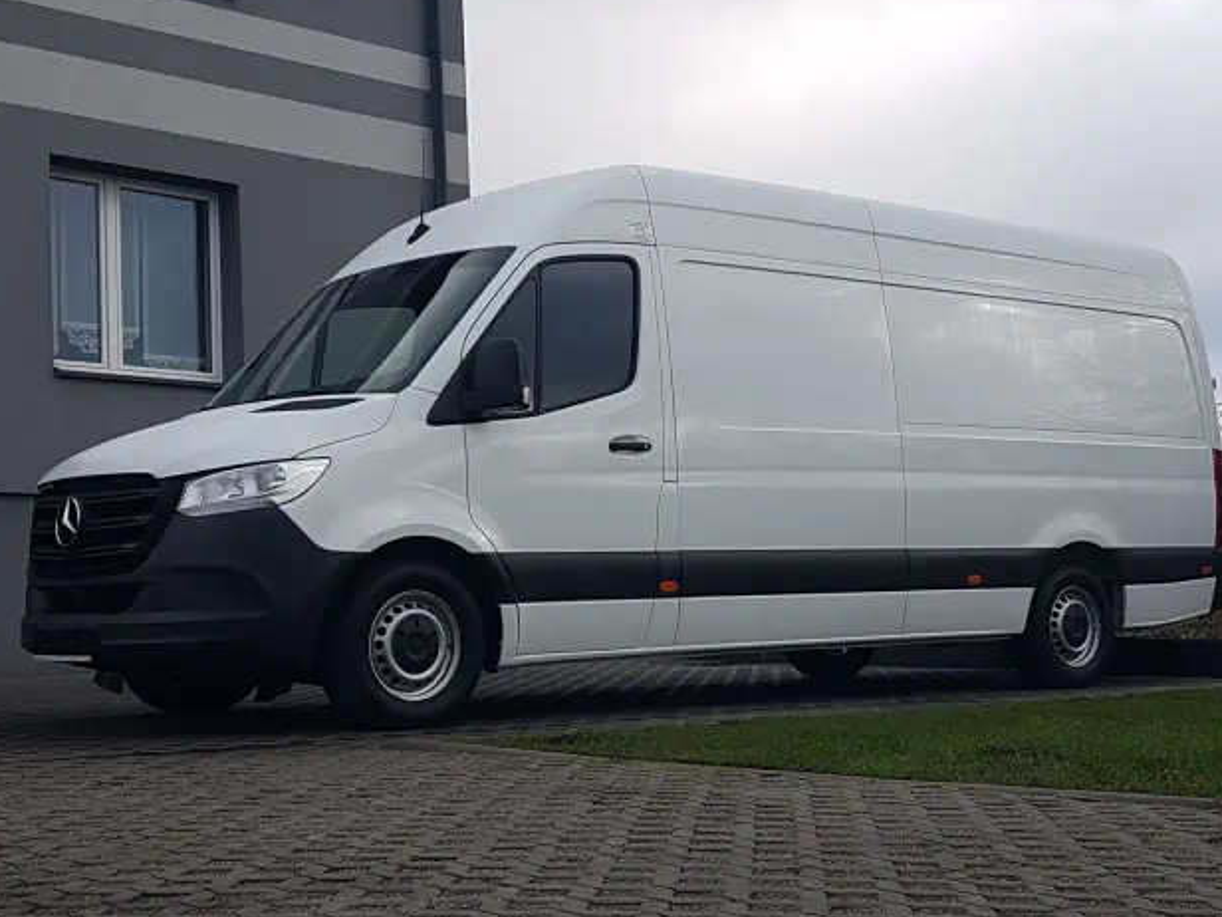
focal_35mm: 27
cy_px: 464
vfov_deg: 51.4
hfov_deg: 65.3
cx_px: 625
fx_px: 953
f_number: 1.7
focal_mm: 4.2
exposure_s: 1/602
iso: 40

▶ **WRITTEN TASK**
Repeat each entry exactly as it appears; skip any picture.

▶ **WRITTEN ANSWER**
focal_35mm: 27
cy_px: 464
vfov_deg: 51.4
hfov_deg: 65.3
cx_px: 625
fx_px: 953
f_number: 1.7
focal_mm: 4.2
exposure_s: 1/602
iso: 40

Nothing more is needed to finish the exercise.